#### Information provided
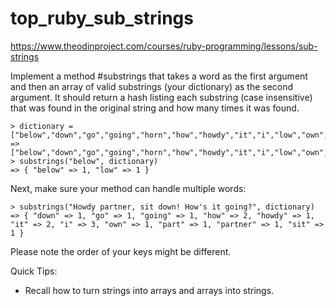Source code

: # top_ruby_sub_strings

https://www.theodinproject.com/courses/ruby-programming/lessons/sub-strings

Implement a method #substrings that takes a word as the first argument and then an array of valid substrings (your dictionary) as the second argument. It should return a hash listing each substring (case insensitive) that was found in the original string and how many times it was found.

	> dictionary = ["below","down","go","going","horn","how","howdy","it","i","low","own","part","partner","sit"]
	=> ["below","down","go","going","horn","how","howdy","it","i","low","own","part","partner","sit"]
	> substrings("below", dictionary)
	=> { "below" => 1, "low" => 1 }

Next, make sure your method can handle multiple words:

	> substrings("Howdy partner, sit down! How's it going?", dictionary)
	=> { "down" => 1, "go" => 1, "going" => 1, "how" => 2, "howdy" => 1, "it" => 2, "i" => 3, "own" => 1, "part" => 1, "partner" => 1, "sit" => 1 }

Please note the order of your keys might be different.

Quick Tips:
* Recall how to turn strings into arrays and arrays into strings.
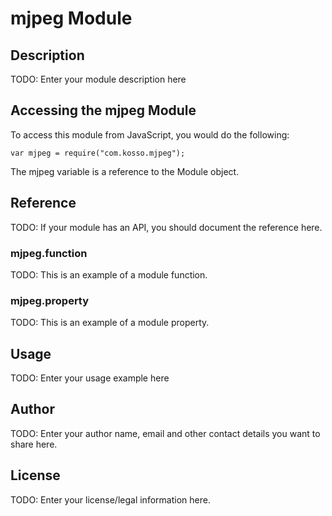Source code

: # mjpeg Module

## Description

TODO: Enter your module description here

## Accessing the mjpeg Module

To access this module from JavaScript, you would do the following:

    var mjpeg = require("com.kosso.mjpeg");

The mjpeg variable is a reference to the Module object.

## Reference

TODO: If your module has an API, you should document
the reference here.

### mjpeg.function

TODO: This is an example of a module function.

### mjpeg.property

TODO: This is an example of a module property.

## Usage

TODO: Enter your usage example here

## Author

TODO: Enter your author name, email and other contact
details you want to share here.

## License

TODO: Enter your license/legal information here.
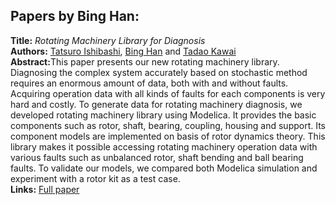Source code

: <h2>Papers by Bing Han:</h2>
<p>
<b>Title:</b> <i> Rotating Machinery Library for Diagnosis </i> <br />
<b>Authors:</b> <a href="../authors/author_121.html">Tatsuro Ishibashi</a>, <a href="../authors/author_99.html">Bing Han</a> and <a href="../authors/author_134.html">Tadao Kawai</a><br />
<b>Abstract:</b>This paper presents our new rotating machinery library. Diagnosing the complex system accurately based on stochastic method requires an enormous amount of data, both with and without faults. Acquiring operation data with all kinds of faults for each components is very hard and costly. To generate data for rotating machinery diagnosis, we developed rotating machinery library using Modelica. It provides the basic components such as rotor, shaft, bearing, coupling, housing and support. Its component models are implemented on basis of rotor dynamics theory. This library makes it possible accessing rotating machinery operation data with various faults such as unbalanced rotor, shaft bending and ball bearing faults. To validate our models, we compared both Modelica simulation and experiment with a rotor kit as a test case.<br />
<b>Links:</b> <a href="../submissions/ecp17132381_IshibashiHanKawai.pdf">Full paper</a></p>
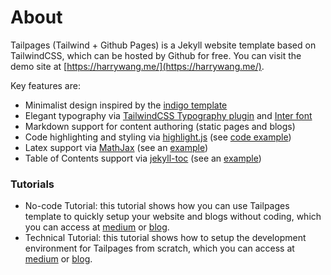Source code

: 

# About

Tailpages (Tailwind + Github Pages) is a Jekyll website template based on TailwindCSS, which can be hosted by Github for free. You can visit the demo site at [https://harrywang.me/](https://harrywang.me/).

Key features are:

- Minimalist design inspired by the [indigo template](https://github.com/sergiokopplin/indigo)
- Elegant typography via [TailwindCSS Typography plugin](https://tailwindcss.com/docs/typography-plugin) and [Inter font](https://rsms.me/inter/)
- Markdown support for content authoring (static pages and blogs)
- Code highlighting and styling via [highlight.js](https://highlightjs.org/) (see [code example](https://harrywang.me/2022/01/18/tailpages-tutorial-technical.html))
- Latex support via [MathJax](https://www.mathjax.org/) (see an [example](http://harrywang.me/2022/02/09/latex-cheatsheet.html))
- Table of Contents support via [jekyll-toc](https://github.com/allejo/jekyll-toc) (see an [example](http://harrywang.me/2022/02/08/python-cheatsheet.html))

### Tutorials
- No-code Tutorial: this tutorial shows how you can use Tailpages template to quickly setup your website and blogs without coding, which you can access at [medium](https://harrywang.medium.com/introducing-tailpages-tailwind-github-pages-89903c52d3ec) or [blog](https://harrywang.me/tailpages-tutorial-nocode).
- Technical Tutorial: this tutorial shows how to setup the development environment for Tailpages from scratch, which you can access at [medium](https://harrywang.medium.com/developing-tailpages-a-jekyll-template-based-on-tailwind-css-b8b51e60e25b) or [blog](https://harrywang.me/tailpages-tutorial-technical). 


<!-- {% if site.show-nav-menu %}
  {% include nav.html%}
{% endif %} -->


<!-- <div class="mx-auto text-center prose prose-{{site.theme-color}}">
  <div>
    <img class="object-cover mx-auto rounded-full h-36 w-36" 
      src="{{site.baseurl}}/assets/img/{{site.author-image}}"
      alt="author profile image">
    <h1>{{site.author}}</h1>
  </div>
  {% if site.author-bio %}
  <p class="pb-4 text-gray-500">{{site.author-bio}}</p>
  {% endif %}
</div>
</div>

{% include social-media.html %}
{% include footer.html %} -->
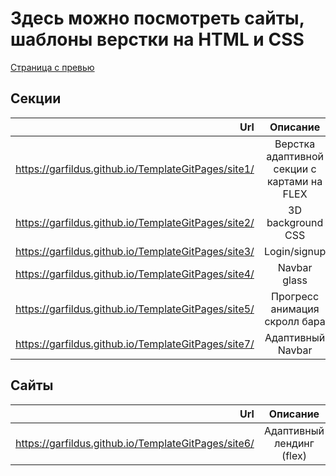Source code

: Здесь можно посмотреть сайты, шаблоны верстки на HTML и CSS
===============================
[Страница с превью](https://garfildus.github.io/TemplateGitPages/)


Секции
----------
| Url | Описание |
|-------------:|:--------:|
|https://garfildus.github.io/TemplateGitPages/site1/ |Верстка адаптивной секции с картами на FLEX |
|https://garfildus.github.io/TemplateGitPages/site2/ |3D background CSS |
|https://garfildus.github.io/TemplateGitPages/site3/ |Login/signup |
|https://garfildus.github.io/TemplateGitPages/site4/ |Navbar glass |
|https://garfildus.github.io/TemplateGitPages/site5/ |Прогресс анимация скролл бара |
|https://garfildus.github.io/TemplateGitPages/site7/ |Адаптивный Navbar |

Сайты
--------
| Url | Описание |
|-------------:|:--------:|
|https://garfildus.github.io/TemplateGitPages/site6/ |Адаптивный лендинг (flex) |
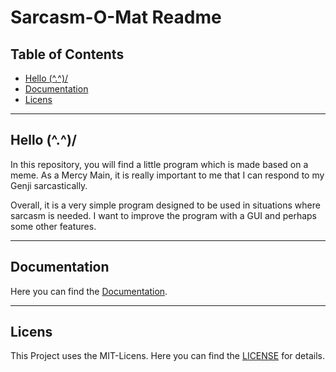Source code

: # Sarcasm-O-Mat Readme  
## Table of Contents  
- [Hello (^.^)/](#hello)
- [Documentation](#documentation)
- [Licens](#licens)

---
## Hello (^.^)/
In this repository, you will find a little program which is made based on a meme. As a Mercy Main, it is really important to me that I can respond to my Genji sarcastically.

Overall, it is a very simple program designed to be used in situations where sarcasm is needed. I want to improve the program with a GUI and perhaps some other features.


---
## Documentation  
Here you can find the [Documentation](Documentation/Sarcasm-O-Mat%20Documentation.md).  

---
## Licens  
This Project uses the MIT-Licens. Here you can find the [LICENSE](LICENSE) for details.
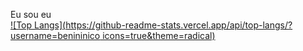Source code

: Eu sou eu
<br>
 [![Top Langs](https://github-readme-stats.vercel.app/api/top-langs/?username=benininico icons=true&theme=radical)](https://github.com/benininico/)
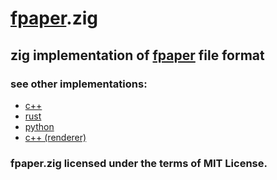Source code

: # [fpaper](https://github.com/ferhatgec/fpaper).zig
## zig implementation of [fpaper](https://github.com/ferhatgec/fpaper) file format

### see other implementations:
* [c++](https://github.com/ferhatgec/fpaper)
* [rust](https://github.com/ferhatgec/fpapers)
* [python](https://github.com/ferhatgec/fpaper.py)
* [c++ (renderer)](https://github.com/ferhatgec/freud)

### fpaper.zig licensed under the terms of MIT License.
########
-- Work to complete --
Give nothing except how many lines of the records include "going".

-- Exercise output --
4